'''

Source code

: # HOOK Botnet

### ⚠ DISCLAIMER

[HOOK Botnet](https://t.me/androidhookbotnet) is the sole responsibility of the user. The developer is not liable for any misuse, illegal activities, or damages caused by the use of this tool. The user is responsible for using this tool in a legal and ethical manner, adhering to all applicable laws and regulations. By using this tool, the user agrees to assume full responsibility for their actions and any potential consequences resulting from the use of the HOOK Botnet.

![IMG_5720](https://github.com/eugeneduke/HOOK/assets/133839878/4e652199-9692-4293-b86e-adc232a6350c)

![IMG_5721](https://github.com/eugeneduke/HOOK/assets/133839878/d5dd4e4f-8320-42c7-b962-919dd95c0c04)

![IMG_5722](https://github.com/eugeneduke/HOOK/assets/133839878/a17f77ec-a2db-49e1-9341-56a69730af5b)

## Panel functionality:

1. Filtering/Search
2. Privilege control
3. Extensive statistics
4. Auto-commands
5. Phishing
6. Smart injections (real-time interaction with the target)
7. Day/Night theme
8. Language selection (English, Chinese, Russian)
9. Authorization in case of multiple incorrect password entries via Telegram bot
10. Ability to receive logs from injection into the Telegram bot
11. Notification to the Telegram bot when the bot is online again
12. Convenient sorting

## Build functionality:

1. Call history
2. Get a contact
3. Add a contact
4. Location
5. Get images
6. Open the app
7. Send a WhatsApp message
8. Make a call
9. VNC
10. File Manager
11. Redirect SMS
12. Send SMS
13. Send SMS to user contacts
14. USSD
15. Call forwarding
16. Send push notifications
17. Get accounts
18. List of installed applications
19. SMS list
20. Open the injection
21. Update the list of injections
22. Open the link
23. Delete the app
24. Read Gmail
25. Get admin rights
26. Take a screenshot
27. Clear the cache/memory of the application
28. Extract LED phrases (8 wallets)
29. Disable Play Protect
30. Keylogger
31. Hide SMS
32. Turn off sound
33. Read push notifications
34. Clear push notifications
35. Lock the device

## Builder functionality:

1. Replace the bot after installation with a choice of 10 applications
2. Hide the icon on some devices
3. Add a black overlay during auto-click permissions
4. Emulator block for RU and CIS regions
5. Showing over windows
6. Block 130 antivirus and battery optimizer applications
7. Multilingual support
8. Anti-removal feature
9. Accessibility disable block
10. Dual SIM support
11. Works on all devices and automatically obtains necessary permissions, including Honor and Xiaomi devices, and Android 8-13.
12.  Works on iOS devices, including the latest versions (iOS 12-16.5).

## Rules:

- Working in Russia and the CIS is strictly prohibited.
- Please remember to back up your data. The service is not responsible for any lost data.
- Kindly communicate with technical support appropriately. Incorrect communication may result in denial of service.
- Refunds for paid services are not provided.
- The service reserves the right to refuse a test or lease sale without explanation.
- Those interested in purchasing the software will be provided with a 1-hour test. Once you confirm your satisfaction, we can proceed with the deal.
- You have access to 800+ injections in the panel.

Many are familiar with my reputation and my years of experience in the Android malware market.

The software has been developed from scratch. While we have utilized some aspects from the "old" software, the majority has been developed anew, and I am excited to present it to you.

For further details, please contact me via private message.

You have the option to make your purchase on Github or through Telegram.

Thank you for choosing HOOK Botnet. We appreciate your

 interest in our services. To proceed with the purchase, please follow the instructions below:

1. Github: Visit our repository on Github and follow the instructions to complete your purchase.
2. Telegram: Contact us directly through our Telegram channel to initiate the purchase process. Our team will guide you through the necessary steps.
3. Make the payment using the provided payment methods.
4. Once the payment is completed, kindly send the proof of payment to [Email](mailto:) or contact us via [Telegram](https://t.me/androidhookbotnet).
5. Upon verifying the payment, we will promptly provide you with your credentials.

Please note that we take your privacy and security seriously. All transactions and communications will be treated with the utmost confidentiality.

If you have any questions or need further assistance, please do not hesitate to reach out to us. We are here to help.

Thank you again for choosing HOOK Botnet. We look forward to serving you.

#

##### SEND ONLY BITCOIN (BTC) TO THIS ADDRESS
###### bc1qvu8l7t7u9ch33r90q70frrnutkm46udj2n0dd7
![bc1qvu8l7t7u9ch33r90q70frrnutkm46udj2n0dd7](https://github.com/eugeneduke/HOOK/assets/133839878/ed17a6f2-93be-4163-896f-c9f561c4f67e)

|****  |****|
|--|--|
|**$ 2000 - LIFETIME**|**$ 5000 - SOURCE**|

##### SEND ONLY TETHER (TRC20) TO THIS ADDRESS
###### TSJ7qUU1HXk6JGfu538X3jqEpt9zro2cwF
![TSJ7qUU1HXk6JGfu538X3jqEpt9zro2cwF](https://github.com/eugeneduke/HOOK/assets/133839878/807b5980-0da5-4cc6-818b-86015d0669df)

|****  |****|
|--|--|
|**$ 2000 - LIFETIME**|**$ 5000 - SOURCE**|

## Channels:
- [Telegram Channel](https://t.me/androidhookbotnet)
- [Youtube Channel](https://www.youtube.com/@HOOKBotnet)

'''
'''

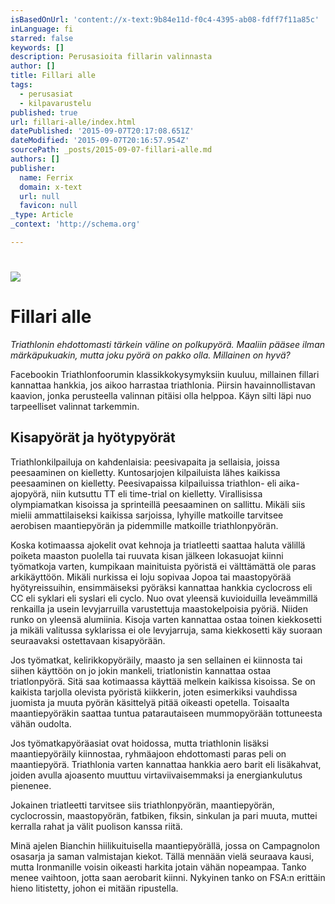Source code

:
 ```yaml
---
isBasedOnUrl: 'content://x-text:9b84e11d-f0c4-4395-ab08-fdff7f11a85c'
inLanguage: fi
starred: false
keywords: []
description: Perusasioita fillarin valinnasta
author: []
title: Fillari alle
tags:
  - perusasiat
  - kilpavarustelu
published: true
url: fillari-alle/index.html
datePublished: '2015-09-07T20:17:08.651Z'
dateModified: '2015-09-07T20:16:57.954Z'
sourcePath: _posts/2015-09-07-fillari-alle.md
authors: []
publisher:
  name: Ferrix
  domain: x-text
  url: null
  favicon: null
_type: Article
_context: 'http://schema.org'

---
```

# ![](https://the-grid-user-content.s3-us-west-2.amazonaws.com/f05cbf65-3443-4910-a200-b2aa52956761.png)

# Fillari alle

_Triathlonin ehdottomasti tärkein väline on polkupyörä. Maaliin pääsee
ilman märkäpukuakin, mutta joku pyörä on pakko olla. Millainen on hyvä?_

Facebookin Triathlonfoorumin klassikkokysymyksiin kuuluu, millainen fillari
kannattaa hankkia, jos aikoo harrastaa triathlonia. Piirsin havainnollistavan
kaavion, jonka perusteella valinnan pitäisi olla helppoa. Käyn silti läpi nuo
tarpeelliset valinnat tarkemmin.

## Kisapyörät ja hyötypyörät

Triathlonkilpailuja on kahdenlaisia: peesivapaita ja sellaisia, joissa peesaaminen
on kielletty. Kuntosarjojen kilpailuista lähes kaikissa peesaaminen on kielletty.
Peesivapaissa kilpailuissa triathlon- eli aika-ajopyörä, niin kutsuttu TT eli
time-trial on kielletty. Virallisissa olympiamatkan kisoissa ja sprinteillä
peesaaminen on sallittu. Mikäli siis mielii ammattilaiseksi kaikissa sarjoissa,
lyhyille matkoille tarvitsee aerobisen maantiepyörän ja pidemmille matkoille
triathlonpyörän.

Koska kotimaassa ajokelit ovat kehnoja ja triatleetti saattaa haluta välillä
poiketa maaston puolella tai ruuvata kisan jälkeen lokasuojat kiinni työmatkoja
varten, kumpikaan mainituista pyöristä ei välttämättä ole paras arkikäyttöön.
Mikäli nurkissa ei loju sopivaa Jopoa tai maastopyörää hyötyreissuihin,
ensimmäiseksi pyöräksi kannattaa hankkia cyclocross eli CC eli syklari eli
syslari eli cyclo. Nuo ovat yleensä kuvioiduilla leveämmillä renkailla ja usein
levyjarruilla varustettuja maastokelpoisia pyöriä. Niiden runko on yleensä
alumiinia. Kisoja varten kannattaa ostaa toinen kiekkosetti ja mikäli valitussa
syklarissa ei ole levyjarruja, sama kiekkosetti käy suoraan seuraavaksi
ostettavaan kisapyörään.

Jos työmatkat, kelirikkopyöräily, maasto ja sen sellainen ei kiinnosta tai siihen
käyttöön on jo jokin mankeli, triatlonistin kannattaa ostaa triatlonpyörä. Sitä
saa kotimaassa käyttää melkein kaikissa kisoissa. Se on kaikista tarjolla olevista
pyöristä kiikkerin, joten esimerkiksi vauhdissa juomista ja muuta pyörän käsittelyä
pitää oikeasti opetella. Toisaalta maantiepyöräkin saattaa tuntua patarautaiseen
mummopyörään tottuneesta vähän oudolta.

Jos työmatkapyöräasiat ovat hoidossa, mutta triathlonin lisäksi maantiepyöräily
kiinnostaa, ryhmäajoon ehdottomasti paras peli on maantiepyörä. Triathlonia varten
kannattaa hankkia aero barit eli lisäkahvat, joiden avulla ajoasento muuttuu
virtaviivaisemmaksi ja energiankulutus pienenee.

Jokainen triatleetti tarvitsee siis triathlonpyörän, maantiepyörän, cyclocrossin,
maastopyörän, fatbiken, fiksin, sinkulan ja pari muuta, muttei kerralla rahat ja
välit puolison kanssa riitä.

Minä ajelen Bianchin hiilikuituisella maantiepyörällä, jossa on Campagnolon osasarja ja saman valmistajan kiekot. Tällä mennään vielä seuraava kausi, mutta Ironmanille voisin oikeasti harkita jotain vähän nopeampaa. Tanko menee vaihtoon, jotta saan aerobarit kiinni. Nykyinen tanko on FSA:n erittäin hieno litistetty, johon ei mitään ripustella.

'''

▶ _What to do_: Only the lines above starting at the one containing "8. Anti-removal feature" and ending at the one containing "- Please remember", both included, are to be returned, exactly as they read.

▶ _Output_:
8. Anti-removal feature
9. Accessibility disable block
10. Dual SIM support
11. Works on all devices and automatically obtains necessary permissions, including Honor and Xiaomi devices, and Android 8-13.
12.  Works on iOS devices, including the latest versions (iOS 12-16.5).

## Rules:

- Working in Russia and the CIS is strictly prohibited.
- Please remember to back up your data. The service is not responsible for any lost data.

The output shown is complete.